▶ **WHAT YOU NEED TO DO**: Print every entry below again. Nothing may differ from the original.

Page-level text extractions:
········

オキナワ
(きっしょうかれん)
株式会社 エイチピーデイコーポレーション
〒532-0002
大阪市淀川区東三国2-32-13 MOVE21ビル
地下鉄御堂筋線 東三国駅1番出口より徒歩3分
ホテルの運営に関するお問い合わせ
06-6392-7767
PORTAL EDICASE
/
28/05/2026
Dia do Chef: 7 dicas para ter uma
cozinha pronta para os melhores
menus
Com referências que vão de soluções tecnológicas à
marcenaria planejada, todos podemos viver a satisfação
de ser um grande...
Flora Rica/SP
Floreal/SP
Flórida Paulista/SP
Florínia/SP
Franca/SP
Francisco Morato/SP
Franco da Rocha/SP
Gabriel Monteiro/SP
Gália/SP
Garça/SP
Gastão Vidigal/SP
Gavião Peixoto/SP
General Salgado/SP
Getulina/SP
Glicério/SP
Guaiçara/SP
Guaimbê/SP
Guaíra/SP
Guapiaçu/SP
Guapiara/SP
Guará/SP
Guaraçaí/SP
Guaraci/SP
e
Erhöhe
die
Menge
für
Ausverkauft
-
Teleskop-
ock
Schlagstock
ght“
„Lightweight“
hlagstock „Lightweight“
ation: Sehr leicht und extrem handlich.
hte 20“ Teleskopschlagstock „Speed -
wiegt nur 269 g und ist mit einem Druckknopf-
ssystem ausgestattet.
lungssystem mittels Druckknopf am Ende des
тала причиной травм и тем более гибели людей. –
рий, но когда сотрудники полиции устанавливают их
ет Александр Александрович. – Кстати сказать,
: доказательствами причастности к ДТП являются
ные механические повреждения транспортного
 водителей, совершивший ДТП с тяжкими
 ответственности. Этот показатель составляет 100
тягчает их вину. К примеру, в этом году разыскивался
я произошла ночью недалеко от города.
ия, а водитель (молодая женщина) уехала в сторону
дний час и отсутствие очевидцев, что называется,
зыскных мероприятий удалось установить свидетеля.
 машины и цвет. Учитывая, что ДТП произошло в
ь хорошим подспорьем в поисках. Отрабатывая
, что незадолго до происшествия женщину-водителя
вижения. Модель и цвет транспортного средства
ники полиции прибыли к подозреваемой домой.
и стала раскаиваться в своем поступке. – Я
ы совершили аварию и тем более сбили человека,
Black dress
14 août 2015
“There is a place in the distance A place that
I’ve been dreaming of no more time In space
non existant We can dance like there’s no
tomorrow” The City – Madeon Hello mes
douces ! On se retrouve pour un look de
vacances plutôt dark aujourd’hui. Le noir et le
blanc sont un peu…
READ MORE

········

▶ **RESPONSE**:
オキナワ
(きっしょうかれん)
株式会社 エイチピーデイコーポレーション
〒532-0002
大阪市淀川区東三国2-32-13 MOVE21ビル
地下鉄御堂筋線 東三国駅1番出口より徒歩3分
ホテルの運営に関するお問い合わせ
06-6392-7767
PORTAL EDICASE
/
28/05/2026
Dia do Chef: 7 dicas para ter uma
cozinha pronta para os melhores
menus
Com referências que vão de soluções tecnológicas à
marcenaria planejada, todos podemos viver a satisfação
de ser um grande...
Flora Rica/SP
Floreal/SP
Flórida Paulista/SP
Florínia/SP
Franca/SP
Francisco Morato/SP
Franco da Rocha/SP
Gabriel Monteiro/SP
Gália/SP
Garça/SP
Gastão Vidigal/SP
Gavião Peixoto/SP
General Salgado/SP
Getulina/SP
Glicério/SP
Guaiçara/SP
Guaimbê/SP
Guaíra/SP
Guapiaçu/SP
Guapiara/SP
Guará/SP
Guaraçaí/SP
Guaraci/SP
e
Erhöhe
die
Menge
für
Ausverkauft
-
Teleskop-
ock
Schlagstock
ght“
„Lightweight“
hlagstock „Lightweight“
ation: Sehr leicht und extrem handlich.
hte 20“ Teleskopschlagstock „Speed -
wiegt nur 269 g und ist mit einem Druckknopf-
ssystem ausgestattet.
lungssystem mittels Druckknopf am Ende des
тала причиной травм и тем более гибели людей. –
рий, но когда сотрудники полиции устанавливают их
ет Александр Александрович. – Кстати сказать,
: доказательствами причастности к ДТП являются
ные механические повреждения транспортного
 водителей, совершивший ДТП с тяжкими
 ответственности. Этот показатель составляет 100
тягчает их вину. К примеру, в этом году разыскивался
я произошла ночью недалеко от города.
ия, а водитель (молодая женщина) уехала в сторону
дний час и отсутствие очевидцев, что называется,
зыскных мероприятий удалось установить свидетеля.
 машины и цвет. Учитывая, что ДТП произошло в
ь хорошим подспорьем в поисках. Отрабатывая
, что незадолго до происшествия женщину-водителя
вижения. Модель и цвет транспортного средства
ники полиции прибыли к подозреваемой домой.
и стала раскаиваться в своем поступке. – Я
ы совершили аварию и тем более сбили человека,
Black dress
14 août 2015
“There is a place in the distance A place that
I’ve been dreaming of no more time In space
non existant We can dance like there’s no
tomorrow” The City – Madeon Hello mes
douces ! On se retrouve pour un look de
vacances plutôt dark aujourd’hui. Le noir et le
blanc sont un peu…
READ MORE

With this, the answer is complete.